Data items:
►

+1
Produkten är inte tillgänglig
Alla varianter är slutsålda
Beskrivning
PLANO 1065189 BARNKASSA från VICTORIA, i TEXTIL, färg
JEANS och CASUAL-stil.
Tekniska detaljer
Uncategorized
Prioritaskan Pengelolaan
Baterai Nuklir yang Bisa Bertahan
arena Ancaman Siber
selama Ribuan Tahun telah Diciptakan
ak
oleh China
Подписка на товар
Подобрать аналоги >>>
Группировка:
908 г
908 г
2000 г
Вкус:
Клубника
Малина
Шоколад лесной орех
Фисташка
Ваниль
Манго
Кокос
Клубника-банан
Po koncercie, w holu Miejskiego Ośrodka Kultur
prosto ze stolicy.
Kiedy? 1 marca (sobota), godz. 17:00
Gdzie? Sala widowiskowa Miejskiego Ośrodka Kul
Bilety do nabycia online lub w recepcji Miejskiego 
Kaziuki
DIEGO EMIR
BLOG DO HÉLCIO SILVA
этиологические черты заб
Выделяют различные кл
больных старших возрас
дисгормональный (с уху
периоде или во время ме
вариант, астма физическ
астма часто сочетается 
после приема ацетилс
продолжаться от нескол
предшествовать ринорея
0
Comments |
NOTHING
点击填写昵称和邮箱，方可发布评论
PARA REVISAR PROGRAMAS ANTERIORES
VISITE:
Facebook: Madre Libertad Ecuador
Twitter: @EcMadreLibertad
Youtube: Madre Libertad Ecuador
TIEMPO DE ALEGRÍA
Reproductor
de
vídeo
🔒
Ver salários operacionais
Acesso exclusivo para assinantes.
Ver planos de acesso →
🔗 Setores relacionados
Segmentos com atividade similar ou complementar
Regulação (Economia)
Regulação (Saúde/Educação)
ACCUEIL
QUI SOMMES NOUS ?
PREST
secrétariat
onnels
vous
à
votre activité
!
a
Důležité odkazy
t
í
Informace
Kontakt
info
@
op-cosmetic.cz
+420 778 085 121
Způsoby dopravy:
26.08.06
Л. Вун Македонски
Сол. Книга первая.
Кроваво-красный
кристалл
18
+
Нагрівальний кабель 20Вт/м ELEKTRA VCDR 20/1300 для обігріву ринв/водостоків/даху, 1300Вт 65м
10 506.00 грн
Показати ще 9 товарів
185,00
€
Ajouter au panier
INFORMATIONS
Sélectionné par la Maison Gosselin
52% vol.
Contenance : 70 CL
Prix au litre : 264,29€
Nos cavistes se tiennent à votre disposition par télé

◄

#### ACTIVITY
Please reproduce each line above exactly as written.

#### REPLY TO THE EXERCISE
+1
Produkten är inte tillgänglig
Alla varianter är slutsålda
Beskrivning
PLANO 1065189 BARNKASSA från VICTORIA, i TEXTIL, färg
JEANS och CASUAL-stil.
Tekniska detaljer
Uncategorized
Prioritaskan Pengelolaan
Baterai Nuklir yang Bisa Bertahan
arena Ancaman Siber
selama Ribuan Tahun telah Diciptakan
ak
oleh China
Подписка на товар
Подобрать аналоги >>>
Группировка:
908 г
908 г
2000 г
Вкус:
Клубника
Малина
Шоколад лесной орех
Фисташка
Ваниль
Манго
Кокос
Клубника-банан
Po koncercie, w holu Miejskiego Ośrodka Kultur
prosto ze stolicy.
Kiedy? 1 marca (sobota), godz. 17:00
Gdzie? Sala widowiskowa Miejskiego Ośrodka Kul
Bilety do nabycia online lub w recepcji Miejskiego 
Kaziuki
DIEGO EMIR
BLOG DO HÉLCIO SILVA
этиологические черты заб
Выделяют различные кл
больных старших возрас
дисгормональный (с уху
периоде или во время ме
вариант, астма физическ
астма часто сочетается 
после приема ацетилс
продолжаться от нескол
предшествовать ринорея
0
Comments |
NOTHING
点击填写昵称和邮箱，方可发布评论
PARA REVISAR PROGRAMAS ANTERIORES
VISITE:
Facebook: Madre Libertad Ecuador
Twitter: @EcMadreLibertad
Youtube: Madre Libertad Ecuador
TIEMPO DE ALEGRÍA
Reproductor
de
vídeo
🔒
Ver salários operacionais
Acesso exclusivo para assinantes.
Ver planos de acesso →
🔗 Setores relacionados
Segmentos com atividade similar ou complementar
Regulação (Economia)
Regulação (Saúde/Educação)
ACCUEIL
QUI SOMMES NOUS ?
PREST
secrétariat
onnels
vous
à
votre activité
!
a
Důležité odkazy
t
í
Informace
Kontakt
info
@
op-cosmetic.cz
+420 778 085 121
Způsoby dopravy:
26.08.06
Л. Вун Македонски
Сол. Книга первая.
Кроваво-красный
кристалл
18
+
Нагрівальний кабель 20Вт/м ELEKTRA VCDR 20/1300 для обігріву ринв/водостоків/даху, 1300Вт 65м
10 506.00 грн
Показати ще 9 товарів
185,00
€
Ajouter au panier
INFORMATIONS
Sélectionné par la Maison Gosselin
52% vol.
Contenance : 70 CL
Prix au litre : 264,29€
Nos cavistes se tiennent à votre disposition par télé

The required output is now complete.